— PROBLEM REQUIREMENTS —
Answer these questions using the article on the Obama and Romney campaigns below:
1. How many new jobs did the monthly jobs report show for May?
2. How long is the ad broadcast by the Romney campaign?
3. By how much did Romney's May fundraising exceed the Obama campaign's?

— PASSAGE PROVIDED —

§

The Obama and Romney campaigns have released duelling campaign videos, highlighting the candidates’ respective gaffes on June 8th.
Obama’s remark in an impromptu press conference that “the private sector is doing fine” has been seized upon by Republicans as proof that he does not understand the economy and is out of touch.
Obama compounded the damage by stating later that day: “It’s absolutely clear the economy is not doing fine” but failing to explain the discrepancy.
The 54-second ad broadcast by the Romney campaign shows Obama uttering the fatal phrase four times, intercut with images of downtrodden Americans saying things such as “We’ve seen layoffs and cutbacks” and “I’m living on $200 a month” against a background of doom music.
Obama had qualified his remark about the private sector with the observation that “weaknesses in our economy have to do with state and local government”.
This led Romney to commit his gaffe, appearing to attack three popular professions: “He [Obama] says we need more firemen, more policemen, more teachers. Did he not get the message of Wisconsin?”
The Obama campaign’s video begins with newspaper headlines about cops and firefighters being laid off, then segues into the Romney remark – “Romney economics: it didn’t work then [when Romney was governor of Massachusetts]. It won’t work now,” it intones.
Things started going wrong for the Obama campaign on June 1st, when the monthly jobs report showed only 69,000 new jobs in May, driving the unemployment rate back up to 8.2 per cent.
Then Republican Scott Walker won the Wisconsin election, becoming the first US governor to withstand a recall and leading to Republican talk of doing away with public sector unions in the US altogether.
It will be awkward for Obama to ask Wisconsinites for their vote in November, after refusing to campaign for the Democratic candidate. He won Wisconsin by 14 points in 2008 – it is now considered a swing state.
Former president Bill Clinton deepened Obama’s woes by telling a television interviewer the economy is so fragile that the Bush- era tax cuts should be extended to avoid the US falling off the “fiscal cliff” – $600 billion in automatic cuts, which would send the economy into recession – at the end of the year. Clinton is campaigning for Obama but his pronouncement – for which he later apologised – is diametrically opposed to Obama’s policy.
It was then reported that Romney raised $16 million or 30 per cent more than the Obama campaign in May. Predictions that Obama’s would be “the first billion-dollar campaign” began to look doubtful.
Republicans raised an uproar over books and press reports detailing Obama’s assassination campaign against al-Qaeda and his cyber war against Iran, accusing the administration of leaking classified information to “make Obama look tough”.
The White House could have defied them to say what secrets had been divulged.
Instead, attorney general Eric Holder assigned two US attorneys to lead criminal investigations into alleged leaks. One of the cruellest assessments came from Peggy Noonan, a conservative commentator for the Wall Street Journal.
“President Obama’s problem now isn’t what Wisconsin did, it’s how he looks each day,” Noonan wrote, “careening around, always in flight, a superfluous figure. No one even looks to him for leadership now. He doesn’t go to Wisconsin, where the fight is. He goes to Sarah Jessica Parker’s place, where the money is.”
Obama will attend a fundraiser at the star’s New York home on Thursday.
Only a few months ago, the US economy was adding 200,000 jobs a month. Romney battled through a messy primary season that looked certain to leave scars, but now Romney’s gaffes are all but forgotten and Obama’s remark about the private sector is widely compared to Republican senator John McCain’s comment in 2008 that “the fundamentals of our economy are strong” as the global financial system teetered on the brink of collapse.

§

Stored records:
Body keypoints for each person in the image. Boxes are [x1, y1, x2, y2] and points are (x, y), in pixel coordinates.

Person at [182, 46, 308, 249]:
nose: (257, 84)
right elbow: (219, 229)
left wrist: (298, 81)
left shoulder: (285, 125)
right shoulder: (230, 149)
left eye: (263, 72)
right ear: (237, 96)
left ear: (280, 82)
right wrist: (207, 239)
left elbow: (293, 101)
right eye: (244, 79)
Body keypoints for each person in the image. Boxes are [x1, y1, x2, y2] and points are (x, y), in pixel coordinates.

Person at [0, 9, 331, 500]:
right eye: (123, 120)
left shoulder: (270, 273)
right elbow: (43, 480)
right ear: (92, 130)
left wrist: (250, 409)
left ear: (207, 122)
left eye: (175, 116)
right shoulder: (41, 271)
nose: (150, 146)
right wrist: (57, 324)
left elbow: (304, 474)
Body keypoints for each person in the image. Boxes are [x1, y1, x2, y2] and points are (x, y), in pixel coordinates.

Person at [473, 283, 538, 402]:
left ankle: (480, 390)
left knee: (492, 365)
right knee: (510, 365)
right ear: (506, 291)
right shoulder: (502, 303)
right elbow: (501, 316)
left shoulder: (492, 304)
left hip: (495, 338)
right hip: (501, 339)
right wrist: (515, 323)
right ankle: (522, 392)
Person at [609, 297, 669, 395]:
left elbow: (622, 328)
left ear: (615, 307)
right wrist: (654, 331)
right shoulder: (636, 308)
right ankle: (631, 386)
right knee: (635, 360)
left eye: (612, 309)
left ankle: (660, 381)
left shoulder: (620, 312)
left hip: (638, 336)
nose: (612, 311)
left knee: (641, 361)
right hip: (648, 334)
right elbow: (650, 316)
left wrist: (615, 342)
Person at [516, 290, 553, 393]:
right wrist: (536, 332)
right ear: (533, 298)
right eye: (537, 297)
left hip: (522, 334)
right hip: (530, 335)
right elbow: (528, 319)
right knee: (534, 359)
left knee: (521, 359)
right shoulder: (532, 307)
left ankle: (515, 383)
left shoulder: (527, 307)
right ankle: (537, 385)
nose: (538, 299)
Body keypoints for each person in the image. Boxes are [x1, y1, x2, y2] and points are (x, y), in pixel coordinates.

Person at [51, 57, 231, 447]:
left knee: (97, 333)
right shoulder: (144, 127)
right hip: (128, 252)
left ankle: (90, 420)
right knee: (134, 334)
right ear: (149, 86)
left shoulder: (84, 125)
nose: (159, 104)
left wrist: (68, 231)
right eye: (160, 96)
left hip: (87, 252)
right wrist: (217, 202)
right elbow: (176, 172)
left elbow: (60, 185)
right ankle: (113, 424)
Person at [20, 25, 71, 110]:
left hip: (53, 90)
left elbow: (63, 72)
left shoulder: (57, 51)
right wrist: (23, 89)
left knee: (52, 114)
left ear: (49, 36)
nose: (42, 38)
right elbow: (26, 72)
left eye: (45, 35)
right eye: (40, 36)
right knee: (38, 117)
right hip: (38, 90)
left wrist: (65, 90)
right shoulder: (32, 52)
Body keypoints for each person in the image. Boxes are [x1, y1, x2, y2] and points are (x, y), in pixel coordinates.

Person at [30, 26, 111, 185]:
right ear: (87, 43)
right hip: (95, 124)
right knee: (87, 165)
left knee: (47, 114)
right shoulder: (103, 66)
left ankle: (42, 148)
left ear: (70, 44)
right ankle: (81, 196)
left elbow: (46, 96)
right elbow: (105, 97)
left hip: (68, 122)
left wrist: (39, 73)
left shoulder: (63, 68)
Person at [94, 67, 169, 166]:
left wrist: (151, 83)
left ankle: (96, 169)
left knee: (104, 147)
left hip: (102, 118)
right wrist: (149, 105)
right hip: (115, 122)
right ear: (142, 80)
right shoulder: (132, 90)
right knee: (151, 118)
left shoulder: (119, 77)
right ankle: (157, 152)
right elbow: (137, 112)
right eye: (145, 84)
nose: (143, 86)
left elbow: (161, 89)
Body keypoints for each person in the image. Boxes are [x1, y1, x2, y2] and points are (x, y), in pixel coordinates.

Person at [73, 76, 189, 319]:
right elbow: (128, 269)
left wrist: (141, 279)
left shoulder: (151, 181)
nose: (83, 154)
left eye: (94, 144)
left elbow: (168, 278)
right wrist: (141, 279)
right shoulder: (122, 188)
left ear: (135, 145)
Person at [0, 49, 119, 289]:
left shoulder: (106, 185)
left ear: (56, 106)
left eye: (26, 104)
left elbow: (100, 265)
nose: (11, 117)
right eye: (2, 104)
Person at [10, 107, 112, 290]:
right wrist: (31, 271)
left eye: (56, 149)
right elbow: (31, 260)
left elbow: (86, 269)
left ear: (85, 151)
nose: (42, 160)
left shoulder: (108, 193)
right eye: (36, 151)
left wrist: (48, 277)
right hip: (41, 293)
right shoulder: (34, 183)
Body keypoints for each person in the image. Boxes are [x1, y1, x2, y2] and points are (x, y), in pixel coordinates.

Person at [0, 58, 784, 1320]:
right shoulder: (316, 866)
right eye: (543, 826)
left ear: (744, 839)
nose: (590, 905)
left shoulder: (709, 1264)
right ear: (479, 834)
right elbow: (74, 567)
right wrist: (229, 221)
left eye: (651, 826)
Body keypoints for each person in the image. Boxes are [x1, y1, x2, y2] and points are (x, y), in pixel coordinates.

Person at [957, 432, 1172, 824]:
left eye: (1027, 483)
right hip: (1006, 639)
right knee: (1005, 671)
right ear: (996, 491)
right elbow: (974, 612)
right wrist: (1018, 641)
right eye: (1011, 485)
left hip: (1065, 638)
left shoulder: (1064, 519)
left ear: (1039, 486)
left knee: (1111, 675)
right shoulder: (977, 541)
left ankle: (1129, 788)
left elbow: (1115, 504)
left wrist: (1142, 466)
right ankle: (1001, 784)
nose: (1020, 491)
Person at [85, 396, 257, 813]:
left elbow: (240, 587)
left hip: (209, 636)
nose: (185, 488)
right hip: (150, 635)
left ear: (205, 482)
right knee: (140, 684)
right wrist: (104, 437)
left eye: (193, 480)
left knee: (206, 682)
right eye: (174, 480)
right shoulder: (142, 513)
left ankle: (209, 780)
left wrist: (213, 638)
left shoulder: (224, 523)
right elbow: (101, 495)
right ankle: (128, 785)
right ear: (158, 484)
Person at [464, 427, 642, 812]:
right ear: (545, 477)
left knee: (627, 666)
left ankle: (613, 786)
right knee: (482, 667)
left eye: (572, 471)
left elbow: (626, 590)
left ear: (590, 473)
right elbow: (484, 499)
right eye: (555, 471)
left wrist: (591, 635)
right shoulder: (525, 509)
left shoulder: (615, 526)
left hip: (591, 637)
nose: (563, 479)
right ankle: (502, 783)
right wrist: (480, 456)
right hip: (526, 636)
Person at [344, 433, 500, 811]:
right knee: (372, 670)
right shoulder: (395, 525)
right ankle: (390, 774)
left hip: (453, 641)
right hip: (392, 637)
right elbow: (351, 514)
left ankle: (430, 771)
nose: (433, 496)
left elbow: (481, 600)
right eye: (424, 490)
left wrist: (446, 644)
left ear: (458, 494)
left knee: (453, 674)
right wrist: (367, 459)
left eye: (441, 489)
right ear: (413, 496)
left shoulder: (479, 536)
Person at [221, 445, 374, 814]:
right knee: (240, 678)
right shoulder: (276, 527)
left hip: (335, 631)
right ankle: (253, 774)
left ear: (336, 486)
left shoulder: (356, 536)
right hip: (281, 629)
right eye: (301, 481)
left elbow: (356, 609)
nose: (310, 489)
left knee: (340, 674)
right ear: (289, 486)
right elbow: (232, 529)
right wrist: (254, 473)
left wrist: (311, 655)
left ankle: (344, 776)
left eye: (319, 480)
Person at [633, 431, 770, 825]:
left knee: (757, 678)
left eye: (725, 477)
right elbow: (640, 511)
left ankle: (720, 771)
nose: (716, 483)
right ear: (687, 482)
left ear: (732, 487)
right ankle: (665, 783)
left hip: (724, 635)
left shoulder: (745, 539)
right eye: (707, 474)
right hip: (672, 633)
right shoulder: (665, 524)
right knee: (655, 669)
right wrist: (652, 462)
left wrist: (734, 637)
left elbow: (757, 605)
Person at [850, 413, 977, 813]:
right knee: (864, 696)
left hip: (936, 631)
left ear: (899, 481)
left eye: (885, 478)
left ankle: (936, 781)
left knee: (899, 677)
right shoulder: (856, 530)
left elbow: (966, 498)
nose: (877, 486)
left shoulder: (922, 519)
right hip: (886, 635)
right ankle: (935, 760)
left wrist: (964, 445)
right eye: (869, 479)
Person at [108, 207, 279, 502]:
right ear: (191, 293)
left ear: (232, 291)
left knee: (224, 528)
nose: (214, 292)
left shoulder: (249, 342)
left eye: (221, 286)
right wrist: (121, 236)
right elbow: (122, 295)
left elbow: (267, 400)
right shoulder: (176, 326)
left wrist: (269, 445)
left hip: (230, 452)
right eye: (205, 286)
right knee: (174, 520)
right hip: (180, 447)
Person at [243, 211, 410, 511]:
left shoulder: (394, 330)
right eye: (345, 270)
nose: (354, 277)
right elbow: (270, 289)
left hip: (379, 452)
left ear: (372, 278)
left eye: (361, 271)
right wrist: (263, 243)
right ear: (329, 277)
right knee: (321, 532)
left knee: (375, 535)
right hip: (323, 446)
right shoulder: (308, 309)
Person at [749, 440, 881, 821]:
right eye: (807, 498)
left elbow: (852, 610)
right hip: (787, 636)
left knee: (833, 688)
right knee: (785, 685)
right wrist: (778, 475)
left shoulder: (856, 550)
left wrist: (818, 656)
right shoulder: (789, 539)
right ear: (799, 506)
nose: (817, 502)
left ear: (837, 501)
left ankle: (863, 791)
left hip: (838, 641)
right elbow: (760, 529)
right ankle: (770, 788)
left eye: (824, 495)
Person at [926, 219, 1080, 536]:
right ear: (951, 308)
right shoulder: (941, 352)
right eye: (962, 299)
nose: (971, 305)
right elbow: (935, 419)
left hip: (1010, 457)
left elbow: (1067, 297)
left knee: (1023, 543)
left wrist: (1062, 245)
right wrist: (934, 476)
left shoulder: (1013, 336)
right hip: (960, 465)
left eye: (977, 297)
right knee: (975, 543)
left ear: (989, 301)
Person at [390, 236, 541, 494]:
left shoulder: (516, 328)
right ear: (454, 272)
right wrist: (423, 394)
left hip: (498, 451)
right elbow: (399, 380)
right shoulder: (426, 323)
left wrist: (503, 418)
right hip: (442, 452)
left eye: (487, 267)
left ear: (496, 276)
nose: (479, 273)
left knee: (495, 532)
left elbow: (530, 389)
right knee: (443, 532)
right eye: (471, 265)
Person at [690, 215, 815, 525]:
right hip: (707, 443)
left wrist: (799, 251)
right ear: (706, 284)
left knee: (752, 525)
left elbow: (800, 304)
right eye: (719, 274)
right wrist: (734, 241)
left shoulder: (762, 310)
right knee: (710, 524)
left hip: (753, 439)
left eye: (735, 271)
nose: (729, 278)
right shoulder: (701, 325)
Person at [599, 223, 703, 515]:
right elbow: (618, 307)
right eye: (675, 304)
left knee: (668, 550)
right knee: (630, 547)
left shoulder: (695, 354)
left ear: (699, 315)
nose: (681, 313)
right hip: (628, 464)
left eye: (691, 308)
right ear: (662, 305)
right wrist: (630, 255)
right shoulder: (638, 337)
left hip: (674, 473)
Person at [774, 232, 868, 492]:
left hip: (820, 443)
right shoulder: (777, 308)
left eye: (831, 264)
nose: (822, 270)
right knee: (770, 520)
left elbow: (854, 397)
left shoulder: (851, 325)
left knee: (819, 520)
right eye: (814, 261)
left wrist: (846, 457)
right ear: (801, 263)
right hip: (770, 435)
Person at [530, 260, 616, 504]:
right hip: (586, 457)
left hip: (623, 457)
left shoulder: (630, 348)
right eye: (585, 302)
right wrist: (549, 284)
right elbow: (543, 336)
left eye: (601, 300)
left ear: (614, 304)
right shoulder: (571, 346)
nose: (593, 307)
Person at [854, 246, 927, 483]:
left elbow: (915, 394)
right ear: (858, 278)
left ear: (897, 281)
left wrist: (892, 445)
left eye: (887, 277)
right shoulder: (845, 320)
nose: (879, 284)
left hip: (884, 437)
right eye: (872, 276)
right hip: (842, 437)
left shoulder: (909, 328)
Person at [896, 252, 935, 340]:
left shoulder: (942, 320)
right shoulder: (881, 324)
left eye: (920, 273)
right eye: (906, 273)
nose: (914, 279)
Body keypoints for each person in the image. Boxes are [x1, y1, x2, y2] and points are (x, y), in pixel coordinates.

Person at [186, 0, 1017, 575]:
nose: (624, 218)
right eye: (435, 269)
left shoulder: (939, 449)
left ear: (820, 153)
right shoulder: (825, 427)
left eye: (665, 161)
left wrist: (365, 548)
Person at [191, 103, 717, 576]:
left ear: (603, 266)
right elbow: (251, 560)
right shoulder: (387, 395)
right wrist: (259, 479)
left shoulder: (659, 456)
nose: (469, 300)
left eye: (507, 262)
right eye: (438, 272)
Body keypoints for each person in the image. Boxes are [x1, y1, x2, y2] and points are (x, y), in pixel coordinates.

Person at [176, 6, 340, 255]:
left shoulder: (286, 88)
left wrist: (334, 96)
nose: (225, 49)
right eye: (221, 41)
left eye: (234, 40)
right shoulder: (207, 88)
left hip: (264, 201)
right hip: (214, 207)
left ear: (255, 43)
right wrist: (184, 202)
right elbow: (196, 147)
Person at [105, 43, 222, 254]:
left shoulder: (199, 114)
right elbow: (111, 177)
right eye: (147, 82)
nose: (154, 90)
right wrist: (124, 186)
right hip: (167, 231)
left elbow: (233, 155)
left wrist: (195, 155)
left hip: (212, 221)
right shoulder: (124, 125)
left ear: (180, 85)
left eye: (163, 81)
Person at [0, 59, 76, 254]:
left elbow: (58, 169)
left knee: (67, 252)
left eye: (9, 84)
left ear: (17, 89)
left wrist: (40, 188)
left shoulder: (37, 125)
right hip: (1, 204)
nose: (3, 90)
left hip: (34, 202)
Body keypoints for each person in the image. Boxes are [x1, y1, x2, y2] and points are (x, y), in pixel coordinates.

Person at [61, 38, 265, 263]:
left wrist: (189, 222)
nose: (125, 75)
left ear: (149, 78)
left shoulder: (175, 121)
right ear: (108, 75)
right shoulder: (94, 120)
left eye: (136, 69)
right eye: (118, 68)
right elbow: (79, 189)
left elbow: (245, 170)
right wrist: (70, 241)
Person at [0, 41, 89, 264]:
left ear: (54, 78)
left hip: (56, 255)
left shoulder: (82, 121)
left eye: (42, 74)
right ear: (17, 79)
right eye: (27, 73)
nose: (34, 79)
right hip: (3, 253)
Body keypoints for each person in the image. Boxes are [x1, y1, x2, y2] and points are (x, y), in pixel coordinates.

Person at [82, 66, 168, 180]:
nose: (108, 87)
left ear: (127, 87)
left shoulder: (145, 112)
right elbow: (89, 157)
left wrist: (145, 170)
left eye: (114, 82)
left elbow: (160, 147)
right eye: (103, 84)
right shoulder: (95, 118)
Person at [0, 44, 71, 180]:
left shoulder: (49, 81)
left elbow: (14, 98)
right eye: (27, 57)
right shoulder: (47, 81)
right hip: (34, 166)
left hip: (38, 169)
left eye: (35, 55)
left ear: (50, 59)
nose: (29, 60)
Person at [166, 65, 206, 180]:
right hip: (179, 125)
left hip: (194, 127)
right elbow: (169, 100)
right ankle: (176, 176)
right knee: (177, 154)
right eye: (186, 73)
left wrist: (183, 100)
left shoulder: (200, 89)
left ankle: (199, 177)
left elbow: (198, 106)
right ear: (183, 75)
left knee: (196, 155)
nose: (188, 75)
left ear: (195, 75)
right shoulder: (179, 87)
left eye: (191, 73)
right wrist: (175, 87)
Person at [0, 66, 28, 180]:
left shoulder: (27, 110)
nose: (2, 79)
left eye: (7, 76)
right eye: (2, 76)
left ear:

§

— PROBLEM SOLUTION —
1. 69,000 new jobs.
2. 54 seconds.
3. $16 million, or 30 per cent more.